Much love has been poured into Cartel Tycoon, and it shows in abundance. Inspired by the events of the late ’80s, you take control of the beginnings of your cartel through a narrative or pure sandbox. It’s a beautiful game to look at often—the hand-painted watercolour cutscenes, the in-game map palette, and menus that pop out with vibrancy. The presentation does dazzle for a game with such a gritty and cutthroat subject matter.

Even the story, often taking a backseat in RTS and management sims to gameplay, feels fleshed out and genuinely gripping. It has the kind of narrative you can insatiably clamour for, even if the current objectives require hours of grinding. Scrolling through dialogue is a little clunky, but its content gives characters complexity, which feels overlooked in this genre too often. 

What’s Is It Like?

In-game, Cartel Tycoon, assembles a typical core 4X playstyle but also features procedurally generated objectives and permadeath and roguelike mechanics should your head honcho fall. Resources run on the principles of a dual economy: ‘dirty’ money and legal money. Starting with farms, you produce and store your available inventory and distribute it to gain dirty money. A great touch is storage facilities created inside the radius of those farms automatically link them as a network together. You distribute those products via smuggling ports such as airports and docks. Legal money is obtained when you launder dirty money from specific buildings. All buildings run upkeep of either dirty or legal money, but which of them, you can choose 90% of the time.

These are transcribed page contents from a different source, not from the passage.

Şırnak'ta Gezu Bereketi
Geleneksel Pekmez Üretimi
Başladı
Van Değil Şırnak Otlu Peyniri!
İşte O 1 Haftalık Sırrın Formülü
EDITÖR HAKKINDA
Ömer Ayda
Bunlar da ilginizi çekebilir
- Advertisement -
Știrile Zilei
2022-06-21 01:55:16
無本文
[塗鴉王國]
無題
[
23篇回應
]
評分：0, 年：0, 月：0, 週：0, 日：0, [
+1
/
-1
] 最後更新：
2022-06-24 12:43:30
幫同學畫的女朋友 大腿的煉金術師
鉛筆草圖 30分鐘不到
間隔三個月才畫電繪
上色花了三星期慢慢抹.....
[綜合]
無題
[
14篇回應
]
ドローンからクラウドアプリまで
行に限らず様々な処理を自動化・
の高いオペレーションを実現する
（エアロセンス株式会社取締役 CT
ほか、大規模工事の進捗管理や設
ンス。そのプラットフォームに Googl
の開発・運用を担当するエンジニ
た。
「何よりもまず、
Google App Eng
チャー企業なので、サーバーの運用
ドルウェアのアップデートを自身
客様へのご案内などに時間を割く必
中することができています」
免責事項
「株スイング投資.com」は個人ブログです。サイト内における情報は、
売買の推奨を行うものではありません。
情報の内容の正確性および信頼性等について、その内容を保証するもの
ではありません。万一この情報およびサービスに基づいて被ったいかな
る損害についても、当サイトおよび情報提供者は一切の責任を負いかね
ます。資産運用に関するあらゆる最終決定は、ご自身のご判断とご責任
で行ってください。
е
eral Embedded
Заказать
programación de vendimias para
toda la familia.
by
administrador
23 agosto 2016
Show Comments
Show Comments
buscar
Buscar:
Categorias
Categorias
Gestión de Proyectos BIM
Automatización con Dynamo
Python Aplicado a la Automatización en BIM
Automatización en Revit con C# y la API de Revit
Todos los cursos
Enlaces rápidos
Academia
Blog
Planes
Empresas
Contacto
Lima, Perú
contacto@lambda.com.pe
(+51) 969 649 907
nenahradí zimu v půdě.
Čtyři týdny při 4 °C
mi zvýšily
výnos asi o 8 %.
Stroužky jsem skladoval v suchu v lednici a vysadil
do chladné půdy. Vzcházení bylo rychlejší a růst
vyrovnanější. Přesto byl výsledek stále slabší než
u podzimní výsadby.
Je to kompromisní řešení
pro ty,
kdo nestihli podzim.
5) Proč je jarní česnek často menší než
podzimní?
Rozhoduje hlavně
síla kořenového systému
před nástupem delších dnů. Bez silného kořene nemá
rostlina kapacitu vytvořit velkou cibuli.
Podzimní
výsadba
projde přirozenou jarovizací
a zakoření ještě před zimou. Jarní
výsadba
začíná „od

The system can be brutal to get to grips with, so playing story mode is recommended if you’re planning on investing time here. The initial tutorial becomes invaluable once you start clearing those first objectives. 

Once in a position to begin expansion, recruiting lieutenants and taking over territories is less worry. Just point, weigh up the numbers and click. Managing your hierarchy is simple, but the more you recruit, the more morale you have to monitor. You can also get bonus quests and objectives from them from time to time. Fail to promote or pay your comrades, and you risk them going rogue and exacting vengeance. Not only that but there are only so many spots on each tier of your tree, so promote wisely. That risk/reward mechanic in Cartel Tycoon keeps the management aspect exciting or nerve-wracking, depending on how you look at it. It’s the kind of RTS with unique characteristics and fresh ideas aplenty that it’s worthy of investment.

What’s Wrong With It?

As polished as the game is, however, there appears to be a staggering balance issue first and foremost. We are talking about a game only in early access, but getting a functioning production line weighs too heavily on legal money from the get-go. Dirty money is easy to accumulate, but the process of lieutenants having to transport dirty money as upkeep to each building is a chore.

As you expand, the danger of being spread too thinly to protect territory, and keep buildings operating, becomes frustrating. Lieutenants have to be stationed at smuggling points, and in cities, rival gangs will rapidly be dispatched to reclaim them. Their strength outweighs a vast majority of your beginning powers, so combining lieutenants to fend them off is necessary if you plan to hold them. Assuming this will become a later feature to hire and include footsoldiers or equivalent, having your lieutenants contest rival gangs right now seems unfair. The portrayal of building something from nothing is a legitimate challenge in reality. The reflection and recreation here, however, are perhaps too unforgiving.

Once you pass one plot point, the tutorials and tips evaporate. Re-reading the tip manual for certain gameplay aspects is a godsend, but you can’t help but feel abandoned. You gain access to new drugs to create and sell, but alluding to it in the narrative isn’t clear signposting. This is still, unfortunately, very early in the game. The permadeath mechanic is a defining feature of Cartel Tycoon, but a scenario where a specific character died in conflict resulted in the game force reloading a save. The reason becomes apparent later, but it was a definite moment of confusion. This is more of a minor nitpick, to be honest.

Should I Play It?

To reiterate what was said earlier, this is a game that only just launched in early access, and developers Moon Moose have every intention of reacting to and addressing feedback. Cartel Tycoon has a massive heap of potential. It is a fascinating time-sink when the game works for you and functions synergise. Micromanaging personnel and their purposes can get as addictive as the opiates they peddle. Sadly, the near-vertical difficulty spike cannot be ignored, despite understanding the emphasis on survival and rebuilding. An against-all-odds scenario here works if all the tools to fight those odds are provided. Right now, the toolbox is missing more than a few. People interested in Cartel Tycoon or new to RTS-style games could find themselves a harsh barrier to entry.

Cartel Tycoon will transform into a commodity in the RTS world. Rough cut as it is, you can bet on the tenacity.

Cartel Tycoon is out now on Early Access, on Steam, GOG.com, and Epic Games Store.